(Given passage Opens)

Published in final edited form as: Cancer Cell. 2018 Jul 26;34(2):286–297.e10. doi: 10.1016/j.ccell.2018.06.014

Figure 5. Toxicity of BET Protein Inhibitors for ATLL Cells In Vitro and In Vivo.

Figure 5.

(A) Viable cells measured by the MTS assay for the indicated ATLL cell lines treated with the indicated concentrations of JQ1 for 4 days. Error bars show the SEM of duplicates.

(B) Viable cells were measured ([3H]thymidine incorporation assay) following JQ1 treatment at the indicated concentrations for 6 days (chronic subtype of ATLL) or for 3 days (acute subtype of ATLL). Error bars represent the SEM of triplicates.

(C) BATF3 and MYC mRNA expression quantified by qRT-PCR, normalized to HPRT1 mRNA expression, in primary ATLL cells treated with JQ1 for 24 hr at the indicated concentrations. Error bars represent the SEM of triplicates.

(Given passage Closes)
(Data to examine Opens)

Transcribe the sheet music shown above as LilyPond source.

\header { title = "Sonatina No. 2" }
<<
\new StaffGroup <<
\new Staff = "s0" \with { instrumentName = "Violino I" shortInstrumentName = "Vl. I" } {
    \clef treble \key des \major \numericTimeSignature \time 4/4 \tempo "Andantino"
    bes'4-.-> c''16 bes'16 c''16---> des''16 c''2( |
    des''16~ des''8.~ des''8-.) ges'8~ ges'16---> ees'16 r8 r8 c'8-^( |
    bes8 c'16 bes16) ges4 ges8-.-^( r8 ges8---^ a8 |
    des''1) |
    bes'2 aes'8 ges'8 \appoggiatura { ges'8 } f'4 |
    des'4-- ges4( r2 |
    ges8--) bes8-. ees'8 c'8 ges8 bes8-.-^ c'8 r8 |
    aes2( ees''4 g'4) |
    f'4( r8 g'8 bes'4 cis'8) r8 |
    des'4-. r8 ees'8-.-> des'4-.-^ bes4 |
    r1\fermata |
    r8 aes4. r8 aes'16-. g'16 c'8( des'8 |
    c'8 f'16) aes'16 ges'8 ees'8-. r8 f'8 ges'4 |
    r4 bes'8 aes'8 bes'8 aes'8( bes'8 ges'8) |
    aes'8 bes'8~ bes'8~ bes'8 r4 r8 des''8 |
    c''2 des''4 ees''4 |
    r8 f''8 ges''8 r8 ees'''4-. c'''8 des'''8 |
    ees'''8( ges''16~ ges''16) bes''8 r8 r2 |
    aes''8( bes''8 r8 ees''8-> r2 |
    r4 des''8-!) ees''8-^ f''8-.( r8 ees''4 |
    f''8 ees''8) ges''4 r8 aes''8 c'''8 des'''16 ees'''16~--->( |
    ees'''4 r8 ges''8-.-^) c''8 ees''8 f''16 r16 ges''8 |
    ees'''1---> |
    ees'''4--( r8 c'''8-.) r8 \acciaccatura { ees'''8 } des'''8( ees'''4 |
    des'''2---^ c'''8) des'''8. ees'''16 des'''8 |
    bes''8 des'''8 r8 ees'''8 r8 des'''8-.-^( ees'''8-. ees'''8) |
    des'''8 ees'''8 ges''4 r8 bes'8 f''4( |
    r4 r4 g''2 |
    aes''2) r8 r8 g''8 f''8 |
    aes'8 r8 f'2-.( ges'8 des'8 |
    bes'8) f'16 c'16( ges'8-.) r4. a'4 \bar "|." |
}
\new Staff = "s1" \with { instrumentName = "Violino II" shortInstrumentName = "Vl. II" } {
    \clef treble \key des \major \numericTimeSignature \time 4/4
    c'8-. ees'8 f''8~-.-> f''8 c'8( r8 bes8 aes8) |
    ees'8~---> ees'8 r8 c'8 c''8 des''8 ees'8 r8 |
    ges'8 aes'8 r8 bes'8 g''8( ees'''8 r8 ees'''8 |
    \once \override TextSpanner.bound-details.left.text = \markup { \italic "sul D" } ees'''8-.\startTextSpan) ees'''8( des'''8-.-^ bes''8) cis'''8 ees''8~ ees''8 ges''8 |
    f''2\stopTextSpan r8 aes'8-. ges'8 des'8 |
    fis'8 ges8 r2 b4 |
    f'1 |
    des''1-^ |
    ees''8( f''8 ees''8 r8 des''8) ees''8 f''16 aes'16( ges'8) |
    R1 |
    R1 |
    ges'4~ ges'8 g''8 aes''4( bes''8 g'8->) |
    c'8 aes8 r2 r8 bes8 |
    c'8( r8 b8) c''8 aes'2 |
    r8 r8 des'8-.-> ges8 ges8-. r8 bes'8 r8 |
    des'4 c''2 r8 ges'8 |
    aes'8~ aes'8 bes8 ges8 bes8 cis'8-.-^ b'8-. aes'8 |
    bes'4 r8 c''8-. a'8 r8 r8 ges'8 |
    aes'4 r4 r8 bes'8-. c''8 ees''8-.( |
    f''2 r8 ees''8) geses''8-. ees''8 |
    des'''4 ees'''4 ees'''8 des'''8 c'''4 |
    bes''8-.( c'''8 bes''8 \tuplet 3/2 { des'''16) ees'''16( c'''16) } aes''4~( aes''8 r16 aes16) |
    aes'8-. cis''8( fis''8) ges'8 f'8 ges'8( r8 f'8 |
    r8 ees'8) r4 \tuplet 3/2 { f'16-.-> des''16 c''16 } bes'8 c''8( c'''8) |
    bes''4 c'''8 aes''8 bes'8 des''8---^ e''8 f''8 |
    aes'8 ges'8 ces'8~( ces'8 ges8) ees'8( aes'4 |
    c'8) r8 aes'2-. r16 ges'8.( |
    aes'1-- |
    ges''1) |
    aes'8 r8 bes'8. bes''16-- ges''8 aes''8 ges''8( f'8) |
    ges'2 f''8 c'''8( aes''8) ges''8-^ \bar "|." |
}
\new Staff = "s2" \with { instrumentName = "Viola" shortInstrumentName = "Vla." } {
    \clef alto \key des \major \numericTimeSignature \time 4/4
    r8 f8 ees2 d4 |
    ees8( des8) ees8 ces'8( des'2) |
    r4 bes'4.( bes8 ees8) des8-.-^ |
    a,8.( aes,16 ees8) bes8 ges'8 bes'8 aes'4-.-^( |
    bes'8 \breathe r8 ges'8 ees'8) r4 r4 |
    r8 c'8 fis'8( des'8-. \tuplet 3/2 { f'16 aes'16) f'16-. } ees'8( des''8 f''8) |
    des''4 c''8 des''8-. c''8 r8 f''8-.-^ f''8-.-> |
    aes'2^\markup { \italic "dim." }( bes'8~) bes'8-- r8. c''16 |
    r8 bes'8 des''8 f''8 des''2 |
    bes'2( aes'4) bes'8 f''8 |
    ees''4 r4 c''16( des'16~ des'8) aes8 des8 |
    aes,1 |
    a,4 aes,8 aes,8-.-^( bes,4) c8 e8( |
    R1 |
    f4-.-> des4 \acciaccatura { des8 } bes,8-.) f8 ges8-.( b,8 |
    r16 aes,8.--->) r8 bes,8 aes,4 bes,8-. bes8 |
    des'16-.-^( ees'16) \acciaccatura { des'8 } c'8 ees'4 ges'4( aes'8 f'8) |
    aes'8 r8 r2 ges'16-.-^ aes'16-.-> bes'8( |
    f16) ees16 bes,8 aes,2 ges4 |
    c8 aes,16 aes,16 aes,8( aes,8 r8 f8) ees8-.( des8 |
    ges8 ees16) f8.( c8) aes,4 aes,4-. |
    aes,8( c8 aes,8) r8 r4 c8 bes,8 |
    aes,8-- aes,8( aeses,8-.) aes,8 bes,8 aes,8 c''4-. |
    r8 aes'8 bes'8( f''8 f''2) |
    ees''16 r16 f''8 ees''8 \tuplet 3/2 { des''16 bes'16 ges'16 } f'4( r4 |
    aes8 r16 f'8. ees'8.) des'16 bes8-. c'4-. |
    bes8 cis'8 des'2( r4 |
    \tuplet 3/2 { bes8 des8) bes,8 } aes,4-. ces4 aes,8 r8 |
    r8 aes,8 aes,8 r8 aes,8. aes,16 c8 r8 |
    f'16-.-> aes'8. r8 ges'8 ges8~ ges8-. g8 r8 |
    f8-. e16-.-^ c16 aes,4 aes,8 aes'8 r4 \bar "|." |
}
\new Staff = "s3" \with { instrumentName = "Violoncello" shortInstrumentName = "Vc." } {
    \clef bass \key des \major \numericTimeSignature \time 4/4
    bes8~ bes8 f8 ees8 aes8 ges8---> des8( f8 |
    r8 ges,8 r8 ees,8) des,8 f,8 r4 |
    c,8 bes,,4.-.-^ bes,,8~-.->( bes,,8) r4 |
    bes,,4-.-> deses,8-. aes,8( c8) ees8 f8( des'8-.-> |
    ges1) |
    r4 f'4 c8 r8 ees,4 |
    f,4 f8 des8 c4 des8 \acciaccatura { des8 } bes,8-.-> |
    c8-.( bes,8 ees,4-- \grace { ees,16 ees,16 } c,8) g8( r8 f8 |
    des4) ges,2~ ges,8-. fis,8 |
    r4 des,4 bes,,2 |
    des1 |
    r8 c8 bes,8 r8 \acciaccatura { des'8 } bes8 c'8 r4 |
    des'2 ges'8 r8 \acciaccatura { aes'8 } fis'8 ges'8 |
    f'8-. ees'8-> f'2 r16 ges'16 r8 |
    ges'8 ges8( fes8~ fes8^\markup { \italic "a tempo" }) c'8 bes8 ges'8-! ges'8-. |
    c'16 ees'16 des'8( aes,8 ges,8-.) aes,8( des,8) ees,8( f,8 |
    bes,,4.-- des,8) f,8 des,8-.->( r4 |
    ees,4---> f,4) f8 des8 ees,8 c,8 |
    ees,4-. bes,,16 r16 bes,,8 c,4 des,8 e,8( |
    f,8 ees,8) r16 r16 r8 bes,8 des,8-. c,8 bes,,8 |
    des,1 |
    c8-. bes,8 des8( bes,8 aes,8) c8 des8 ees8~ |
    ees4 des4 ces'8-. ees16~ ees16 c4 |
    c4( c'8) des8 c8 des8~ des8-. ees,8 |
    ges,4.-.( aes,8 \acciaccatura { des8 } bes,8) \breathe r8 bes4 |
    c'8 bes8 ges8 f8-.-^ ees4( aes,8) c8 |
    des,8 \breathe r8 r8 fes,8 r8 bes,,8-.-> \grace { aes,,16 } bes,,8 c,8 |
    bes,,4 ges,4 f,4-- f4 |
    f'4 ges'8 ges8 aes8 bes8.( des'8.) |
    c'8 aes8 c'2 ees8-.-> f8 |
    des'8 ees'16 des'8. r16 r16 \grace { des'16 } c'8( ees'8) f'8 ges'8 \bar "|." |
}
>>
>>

(Data to examine Closes)

> _What you will do_:
(a) Answer the following from the figure legend on BET protein inhibitor toxicity in ATLL cells.
(i) For how many days were the ATLL cell lines treated with JQ1 before the MTS assay?
(ii) Which assay measured viable cells after JQ1 treatment in panel (B)?
(iii) To which mRNA was BATF3 and MYC mRNA expression normalized?
(b) Write what follows the last sentence of the figure legend on BET protein inhibitor toxicity in ATLL cells.

> _Answer section_:
(a)
(i) 4 days
(ii) The [3H]thymidine incorporation assay
(iii) HPRT1 mRNA

(b)
(D) ST1 and ED405151(−) ATLL cells were established as subcutaneous tumors (average 93 mm3 and 83 mm3) in immunodeficient mice, which were then treated daily for 14 days and 12 days, respectively, with CPI-203 (5 mg/kg/injection, twice a day) or vehicle control by intraperitoneal injection. Tumor growth was monitored as a function of tumor volume. Error bars show the SEM of 6 mice (ST1) and 7 mice (ED40515(−)) per group.

(E) BATF3 and MYC mRNA expression quantified by qRT-PCR, normalized to HPRT1 expression, in ST1 and ED40515(−) ATLL xenograft tumors harvested after daily treatment for 4 days (ST1) and 9 days (ED40515(−)) with CPI-203 (5 mg/kg/injection, twice a day) or with vehicle control by intraperitoneal injection. Error bars represent the SEM of triplicates.

*p < 0.05, **p < 0.01, ***p < 0.001. See also Figure S5.